> **Text provided**:
%%

# Jupyter Notebooks - part 3
* ### Data analysis and visualization

In this lesson you will learn 
- to do some data analysis using pandas 
- to produce nice plots with seaborn
- how other types of media can be embedded in a notebook

## Exploratory data analysis in Jupyter

We will use four important Python packages
1. `numpy` is the fundamental package for scientific computing with Python
2. `pandas` is a more recently developed package for data manipulation and analysis 
 - powerful high-level tool for data exploration
 - two fundamental data structures which can be applied to many types of data: `Series` and `DataFrames`  

3. `matplotlib` is the standard Python package for plotting, "grandfather of all Python visualization packages"
4. `seaborn` is a higher-level visualization package based on `matplotlib`
 - while `matplotlib` is extremely powerful, it can also be complex. 
 - sometimes much effort needed to get good-looking graphs
 - default visualization much more appealing compared to `matplotlib`

We will download and process a dataset on Nobel prizes. 

In [None]:
import numpy as np
import pandas as pd
import matplotlib.pyplot as plt
%matplotlib inline
import seaborn as sns

pandas defines a `read_csv` function that can read any CSV file. By giving the URL to the file, pandas will automatically download and parse the file, and return a `DataFrame` object. We need to specify a few options to make sure the dates are parsed correctly.

%%

> **Information**:

%%

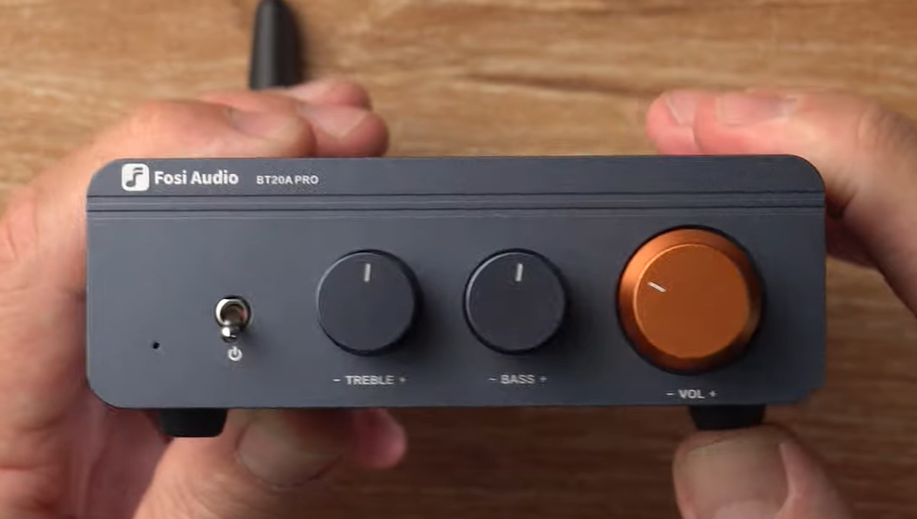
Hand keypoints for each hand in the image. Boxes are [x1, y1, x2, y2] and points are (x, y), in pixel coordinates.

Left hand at [0, 79, 405, 517]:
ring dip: (244, 185)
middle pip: (106, 195)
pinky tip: (305, 283)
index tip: (295, 143)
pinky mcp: (91, 366)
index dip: (183, 155)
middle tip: (337, 130)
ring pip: (135, 219)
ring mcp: (49, 348)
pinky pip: (162, 279)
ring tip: (323, 157)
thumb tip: (336, 398)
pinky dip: (248, 268)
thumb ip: (244, 480)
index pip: (65, 229)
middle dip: (236, 146)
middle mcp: (13, 348)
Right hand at [644, 88, 916, 517]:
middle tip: (690, 142)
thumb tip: (719, 456)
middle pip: (914, 184)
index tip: (694, 128)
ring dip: (821, 190)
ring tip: (735, 178)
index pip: (912, 189)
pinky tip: (824, 251)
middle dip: (786, 150)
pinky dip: (868, 239)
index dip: (790, 137)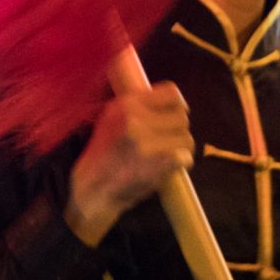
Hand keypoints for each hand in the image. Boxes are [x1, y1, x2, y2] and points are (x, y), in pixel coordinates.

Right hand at [63, 83, 194, 245]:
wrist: (93, 187)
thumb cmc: (104, 153)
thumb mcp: (111, 118)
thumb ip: (137, 106)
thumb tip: (167, 102)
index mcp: (126, 104)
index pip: (171, 92)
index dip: (177, 105)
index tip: (172, 115)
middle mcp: (136, 118)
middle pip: (182, 116)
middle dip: (178, 130)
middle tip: (167, 141)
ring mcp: (147, 140)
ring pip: (186, 138)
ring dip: (180, 148)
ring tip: (166, 155)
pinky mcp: (157, 162)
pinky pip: (185, 157)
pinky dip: (180, 164)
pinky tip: (166, 167)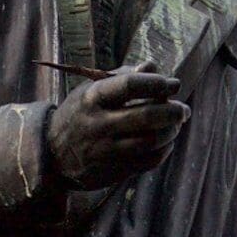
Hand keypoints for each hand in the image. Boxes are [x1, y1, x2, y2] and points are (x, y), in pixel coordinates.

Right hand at [50, 70, 184, 189]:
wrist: (53, 154)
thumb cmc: (80, 113)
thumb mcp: (91, 90)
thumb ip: (122, 76)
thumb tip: (152, 66)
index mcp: (92, 98)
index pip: (130, 85)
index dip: (157, 83)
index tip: (173, 84)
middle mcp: (99, 124)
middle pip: (146, 116)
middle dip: (173, 111)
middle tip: (184, 110)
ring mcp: (106, 150)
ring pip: (151, 141)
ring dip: (171, 131)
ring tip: (176, 124)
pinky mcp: (114, 170)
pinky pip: (149, 161)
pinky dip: (164, 150)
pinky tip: (165, 142)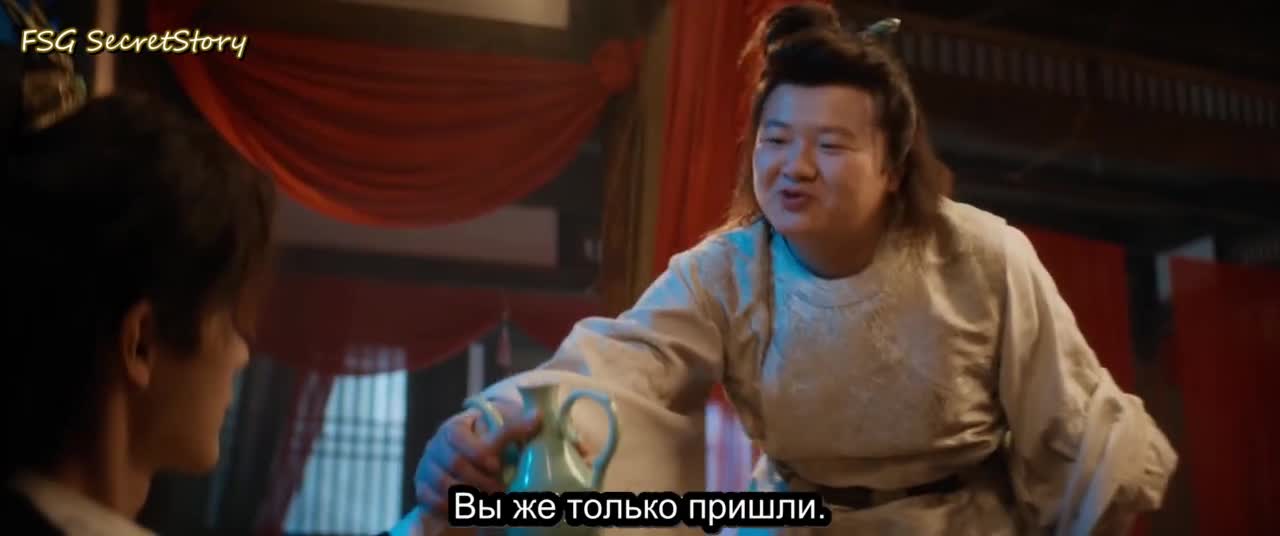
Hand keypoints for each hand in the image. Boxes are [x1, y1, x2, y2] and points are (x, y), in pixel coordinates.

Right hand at [414, 399, 537, 514]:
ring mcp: (427, 467)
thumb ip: (515, 428)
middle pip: (454, 463)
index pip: (458, 436)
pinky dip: (454, 508)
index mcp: (453, 427)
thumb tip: (538, 417)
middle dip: (480, 479)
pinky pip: (434, 500)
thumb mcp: (497, 434)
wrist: (463, 462)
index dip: (477, 452)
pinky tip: (472, 510)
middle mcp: (435, 445)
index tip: (496, 466)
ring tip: (491, 502)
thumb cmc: (484, 446)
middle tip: (500, 491)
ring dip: (470, 496)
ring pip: (444, 484)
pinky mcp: (422, 488)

%%

> **Problems to solve**:
a – From the Jupyter Notebooks lesson, print the passage that begins at the words "We will download" and ends after "are parsed correctly.".
b – Answer these from the Jupyter Notebooks lesson:
(i) Which package is described as the "grandfather of all Python visualization packages"?
(ii) What two fundamental data structures does pandas provide?
(iii) What dataset is going to be downloaded and processed?
The listing plays no part here.

> **List of answers**:
a –
We will download and process a dataset on Nobel prizes. 

In [None]:
import numpy as np
import pandas as pd
import matplotlib.pyplot as plt
%matplotlib inline
import seaborn as sns

pandas defines a `read_csv` function that can read any CSV file. By giving the URL to the file, pandas will automatically download and parse the file, and return a `DataFrame` object. We need to specify a few options to make sure the dates are parsed correctly.

b –
(i) matplotlib
(ii) Series and DataFrames
(iii) A dataset on Nobel prizes